I was recently sent an interesting article reporting on an evidence-based review of the literature from 1998 – 2002 about cognitive rehabilitation for people with traumatic brain injury.

This article is extremely important as it supports the use of cognitive remediation for people with traumatic brain injuries. In the past, insurance carriers and defense medical examiners have asserted that there is no scientific validity to cognitive remediation. This outstanding review of the literature clearly refutes that position and supports the use of cognitive remediation.

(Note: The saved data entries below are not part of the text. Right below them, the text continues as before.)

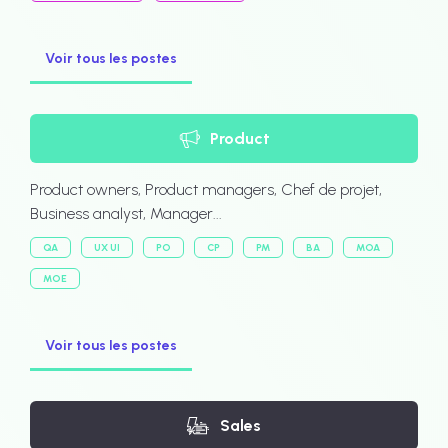
Voir tous les postes
Product
Product owners, Product managers, Chef de projet,
Business analyst, Manager...
QA
UX UI
PO
CP
PM
BA
MOA
MOE
Voir tous les postes
Sales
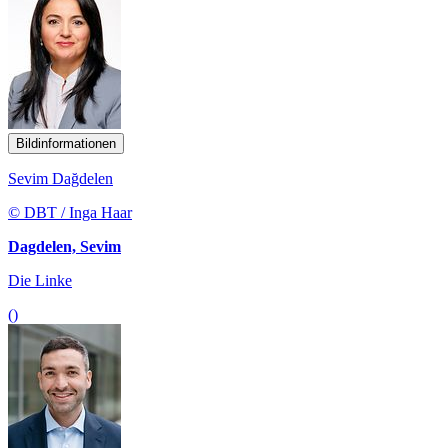
Bildinformationen
Sevim Dağdelen
© DBT / Inga Haar
Dagdelen, Sevim
Die Linke
()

Previously, the American Congress of Rehabilitation Medicine‘s (ACRM) brain injury interdisciplinary special interest group conducted an evidence-based review of the literature through 1997 about cognitive rehabilitation for people with traumatic brain injury or stroke. That review led the group to make several specific recommendations concerning the clinical practice of cognitive rehabilitation and its effectiveness in TBI and stroke patients.

The purpose of the literature review was to update the previous evidence-based recommendations. The study originally selected for inclusion 118 articles but on later review excluded 31 of those studies.

The authors concluded that there was substantial evidence to support cognitive rehabilitation with people with TBI, including strategy training for mild memory impairment, strategy training for post acute attention deficits and interventions for functional communication deficits. The study called for future research to move beyond the simple question of whether cognitive rehabilitation was effective and to examine the therapy factors and patient characteristics that optimize the clinical outcomes of cognitive rehabilitation.

The article can be found in Arch Phys Med Rehabil Volume 86, August 2005.